Growth is complicated. Too often, hypergrowth is overvalued and the quality of growth is given short shrift. When looking at growth metrics, don’t jump to conclusions. Take the time to figure out if the rate of growth is conducive to the company’s long-term goals.
+ Andy Gordon, Co-Founder, Early Investing
Q: Why are most recent IPOs underperforming?
A: The essence of the problem is that companies are waiting far too long to go public. They have plenty of funding from venture capitalists and other private market investors, so they put off the IPO for far too long.
This is a serious problem because it means that most investors don’t even get a chance to get into these companies until they’re huge.
I explained this in-depth earlier this year in “The Disappearing Small Cap IPO.”
When a company IPOs today, most of the gains have already been made by private investors. In fact, the FASTER a company grows, the LATER it goes public.

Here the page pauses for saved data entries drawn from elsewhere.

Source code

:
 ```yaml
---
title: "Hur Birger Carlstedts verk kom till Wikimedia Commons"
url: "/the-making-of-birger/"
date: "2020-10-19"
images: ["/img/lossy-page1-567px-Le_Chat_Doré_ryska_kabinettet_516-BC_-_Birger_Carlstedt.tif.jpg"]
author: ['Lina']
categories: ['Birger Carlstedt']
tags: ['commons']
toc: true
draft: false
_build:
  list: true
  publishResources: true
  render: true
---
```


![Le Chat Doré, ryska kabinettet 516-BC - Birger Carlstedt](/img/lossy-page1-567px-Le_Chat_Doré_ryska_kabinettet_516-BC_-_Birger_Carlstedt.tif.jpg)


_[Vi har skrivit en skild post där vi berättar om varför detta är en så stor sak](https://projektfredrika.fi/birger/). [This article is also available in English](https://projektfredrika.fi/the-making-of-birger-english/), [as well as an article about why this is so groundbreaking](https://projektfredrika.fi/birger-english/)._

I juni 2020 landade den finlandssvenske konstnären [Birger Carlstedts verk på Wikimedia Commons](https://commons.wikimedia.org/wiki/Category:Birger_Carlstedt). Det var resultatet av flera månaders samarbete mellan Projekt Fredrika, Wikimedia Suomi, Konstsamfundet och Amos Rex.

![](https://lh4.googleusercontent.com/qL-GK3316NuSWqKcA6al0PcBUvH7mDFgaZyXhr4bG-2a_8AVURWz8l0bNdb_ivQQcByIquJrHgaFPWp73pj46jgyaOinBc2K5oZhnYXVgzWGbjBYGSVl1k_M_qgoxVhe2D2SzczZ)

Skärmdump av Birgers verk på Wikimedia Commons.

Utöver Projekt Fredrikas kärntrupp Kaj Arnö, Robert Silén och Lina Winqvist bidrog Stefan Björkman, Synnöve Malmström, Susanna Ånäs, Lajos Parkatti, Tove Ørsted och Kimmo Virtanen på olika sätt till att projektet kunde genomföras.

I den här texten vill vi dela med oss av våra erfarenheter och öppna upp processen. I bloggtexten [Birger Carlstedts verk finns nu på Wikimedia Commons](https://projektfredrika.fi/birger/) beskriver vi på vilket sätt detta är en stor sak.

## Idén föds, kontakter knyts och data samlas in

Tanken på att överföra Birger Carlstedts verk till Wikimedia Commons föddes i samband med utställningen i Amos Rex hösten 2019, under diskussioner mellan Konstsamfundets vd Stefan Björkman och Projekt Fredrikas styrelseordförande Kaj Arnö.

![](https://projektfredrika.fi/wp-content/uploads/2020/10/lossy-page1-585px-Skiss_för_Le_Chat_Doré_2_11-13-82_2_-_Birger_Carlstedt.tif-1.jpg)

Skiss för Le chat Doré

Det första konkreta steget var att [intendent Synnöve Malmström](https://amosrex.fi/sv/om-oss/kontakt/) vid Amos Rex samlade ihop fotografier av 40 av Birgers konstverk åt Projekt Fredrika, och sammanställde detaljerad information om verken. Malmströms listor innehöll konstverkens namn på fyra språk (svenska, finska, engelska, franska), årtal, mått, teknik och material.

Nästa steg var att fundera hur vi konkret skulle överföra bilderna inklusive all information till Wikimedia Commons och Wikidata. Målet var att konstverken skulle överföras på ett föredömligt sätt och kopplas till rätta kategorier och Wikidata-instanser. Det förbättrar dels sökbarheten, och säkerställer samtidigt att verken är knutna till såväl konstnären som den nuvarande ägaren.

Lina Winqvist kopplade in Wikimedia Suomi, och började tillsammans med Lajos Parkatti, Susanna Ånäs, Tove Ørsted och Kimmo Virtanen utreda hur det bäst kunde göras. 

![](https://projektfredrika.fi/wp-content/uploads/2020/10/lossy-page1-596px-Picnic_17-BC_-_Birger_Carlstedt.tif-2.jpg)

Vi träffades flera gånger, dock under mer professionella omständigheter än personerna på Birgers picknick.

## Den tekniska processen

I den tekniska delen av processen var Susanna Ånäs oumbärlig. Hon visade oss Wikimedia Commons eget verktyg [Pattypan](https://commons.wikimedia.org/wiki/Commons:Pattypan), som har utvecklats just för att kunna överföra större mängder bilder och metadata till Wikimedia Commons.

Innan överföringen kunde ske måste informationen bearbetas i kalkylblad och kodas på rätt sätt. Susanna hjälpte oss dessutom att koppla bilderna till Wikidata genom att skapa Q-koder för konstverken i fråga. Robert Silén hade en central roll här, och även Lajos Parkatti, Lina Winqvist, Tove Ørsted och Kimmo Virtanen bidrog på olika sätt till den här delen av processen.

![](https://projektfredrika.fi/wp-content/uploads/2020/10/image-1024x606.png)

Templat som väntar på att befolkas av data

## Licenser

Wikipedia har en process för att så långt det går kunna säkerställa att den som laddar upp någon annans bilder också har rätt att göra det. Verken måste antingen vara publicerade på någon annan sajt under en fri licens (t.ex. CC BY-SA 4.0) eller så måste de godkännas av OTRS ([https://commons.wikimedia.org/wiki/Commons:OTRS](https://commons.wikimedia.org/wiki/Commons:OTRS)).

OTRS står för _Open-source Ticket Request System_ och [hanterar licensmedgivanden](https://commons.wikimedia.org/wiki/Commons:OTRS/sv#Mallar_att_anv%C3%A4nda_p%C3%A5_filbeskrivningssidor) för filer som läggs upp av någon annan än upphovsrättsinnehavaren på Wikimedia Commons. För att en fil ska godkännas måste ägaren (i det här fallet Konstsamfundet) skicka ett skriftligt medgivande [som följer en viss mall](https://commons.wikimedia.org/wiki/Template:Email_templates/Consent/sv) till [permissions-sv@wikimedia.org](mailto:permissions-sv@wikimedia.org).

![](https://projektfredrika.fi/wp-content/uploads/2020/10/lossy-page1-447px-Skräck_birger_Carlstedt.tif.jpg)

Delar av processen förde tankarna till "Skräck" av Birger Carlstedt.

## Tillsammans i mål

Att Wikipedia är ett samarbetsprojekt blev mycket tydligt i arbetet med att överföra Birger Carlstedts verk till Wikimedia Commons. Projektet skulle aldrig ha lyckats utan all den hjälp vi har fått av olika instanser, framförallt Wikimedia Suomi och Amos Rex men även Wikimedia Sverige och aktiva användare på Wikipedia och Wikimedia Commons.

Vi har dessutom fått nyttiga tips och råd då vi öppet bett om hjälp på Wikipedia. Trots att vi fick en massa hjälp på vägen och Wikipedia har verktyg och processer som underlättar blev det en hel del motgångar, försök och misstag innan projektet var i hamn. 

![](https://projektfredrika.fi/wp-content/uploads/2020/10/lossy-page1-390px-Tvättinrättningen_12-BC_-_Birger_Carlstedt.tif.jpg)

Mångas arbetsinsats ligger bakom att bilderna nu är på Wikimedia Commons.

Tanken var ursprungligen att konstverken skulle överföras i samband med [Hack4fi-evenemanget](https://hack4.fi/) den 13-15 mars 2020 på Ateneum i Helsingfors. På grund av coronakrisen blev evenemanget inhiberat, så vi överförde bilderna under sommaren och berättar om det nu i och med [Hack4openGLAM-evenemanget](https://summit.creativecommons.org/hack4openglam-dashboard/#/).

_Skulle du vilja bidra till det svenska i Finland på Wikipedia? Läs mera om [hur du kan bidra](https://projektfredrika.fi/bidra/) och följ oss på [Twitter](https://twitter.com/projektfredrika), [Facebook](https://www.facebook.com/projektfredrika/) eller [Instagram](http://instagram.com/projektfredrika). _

Back when companies still regularly IPO’d early (usually well under $500 million), their early investors would be mutual funds, individual investors and institutional investors. Stocks like Microsoft, which increased from around $778 million at IPO to $915 billion today, created incredible wealth for public investors. And at the time, Microsoft was considered to have IPO’d very late.
That doesn’t happen much these days. By the time a company IPOs, it’s not even a small cap anymore. It’s a midcap or even a large cap stock. The hypergrowth phase is over.
It’s a sad situation, but fortunately I have a feeling that the WeWork disaster is going to start changing things. It will force companies to go public earlier and prove that they can withstand public market scrutiny.
At that point, investors will become suspicious of companies that continue to stay private at valuations over $5 billion. Why aren’t they going public? Do they have something to hide, like WeWork did?
This will open up more possibilities for average retail investors to get in on hot companies when they’re still growing. If Uber had gone public earlier, at a $1 billion valuation, its investors would still be thrilled because the company would have grown in value 56X since it IPO’d.